La chaleur étant très grande, on se mettait à la porte debout devant les tables. On se parlait nez à nez, l’un en face de l’autre, avec des gestes amples. Des affaires se traitaient, la finesse, aiguisée par le genièvre, mettait aux prises les marchands de grains et les marchands de bestiaux, arrivés du matin. On se secouait les mains ; des démonstrations d’amitié rendaient les yeux tendres ; et la tendresse augmentant, on se régalait de tournées réciproques.

Des verres vides encombraient par files inégales les tables poissées d’écume de bière. Quelquefois un mouvement brusque d’un buveur faisait bouger les verres, qui s’entrechoquaient avec des cliquetis. Ce bruit des verres se mêlait à la rumeur des conversations, celles-ci formant un grand bourdonnement sourd qui avait l’air de rouler sous les tables et par moments était dominé par des éclats de voix plus hauts.

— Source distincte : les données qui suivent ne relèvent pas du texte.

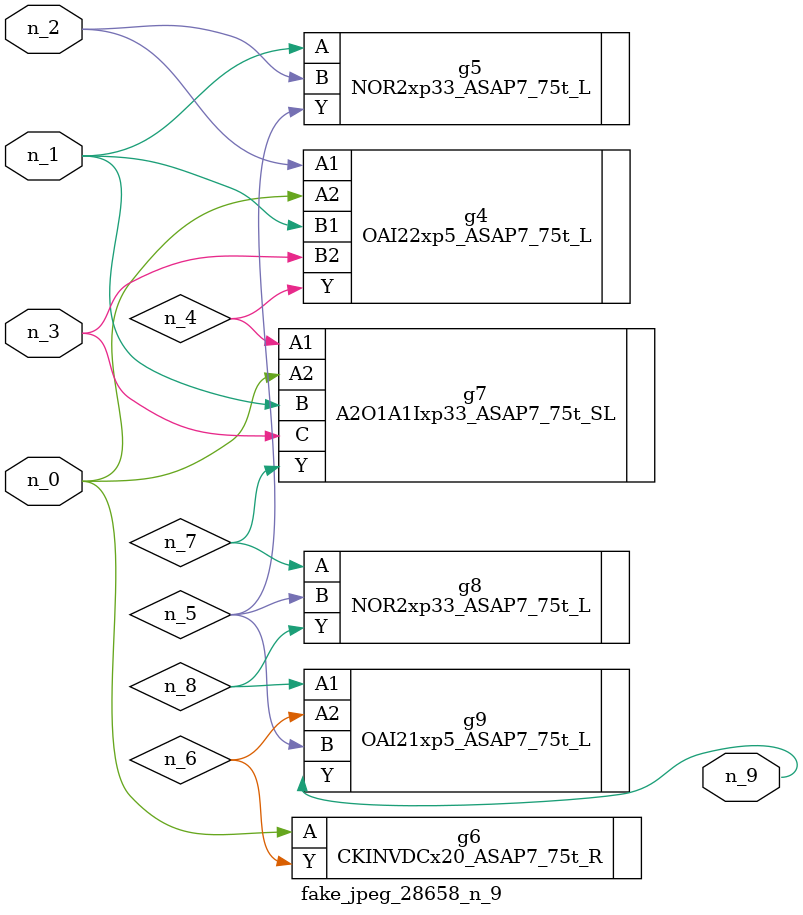
<source format=v>
module fake_jpeg_28658_n_9 (n_0, n_3, n_2, n_1, n_9);

input n_0;
input n_3;
input n_2;
input n_1;

output n_9;

wire n_4;
wire n_8;
wire n_6;
wire n_5;
wire n_7;

OAI22xp5_ASAP7_75t_L g4 ( 
.A1(n_2),
.A2(n_0),
.B1(n_1),
.B2(n_3),
.Y(n_4)
);

NOR2xp33_ASAP7_75t_L g5 ( 
.A(n_1),
.B(n_2),
.Y(n_5)
);

CKINVDCx20_ASAP7_75t_R g6 ( 
.A(n_0),
.Y(n_6)
);

A2O1A1Ixp33_ASAP7_75t_SL g7 ( 
.A1(n_4),
.A2(n_0),
.B(n_1),
.C(n_3),
.Y(n_7)
);

NOR2xp33_ASAP7_75t_L g8 ( 
.A(n_7),
.B(n_5),
.Y(n_8)
);

OAI21xp5_ASAP7_75t_L g9 ( 
.A1(n_8),
.A2(n_6),
.B(n_5),
.Y(n_9)
);


endmodule
</source>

Dans l’intérieur des cabarets, une fumée bleue battait les plafonds et de là retombait en nuage sur les gens assis. Des dos s’arrondissaient dans des sarraux indigo, lustrés par les filées de jour qui passaient sous les stores demi-clos. Des coudes nageaient dans de la bière ; sur les faces plus rouges grandissait l’ivresse.

Tout le monde fumait. Des étincelles braséaient au creux des pipes. Çà et là, une allumette éclatait, lueur phosphorescente dans l’obscurité brune. Les bouches rejetaient les bouffées de tabac, bruyamment ; des salives claquaient à terre ; parfois, un hoquet mettait comme une coupetée brusque sur le ronflement de toutes les voix parlant ensemble.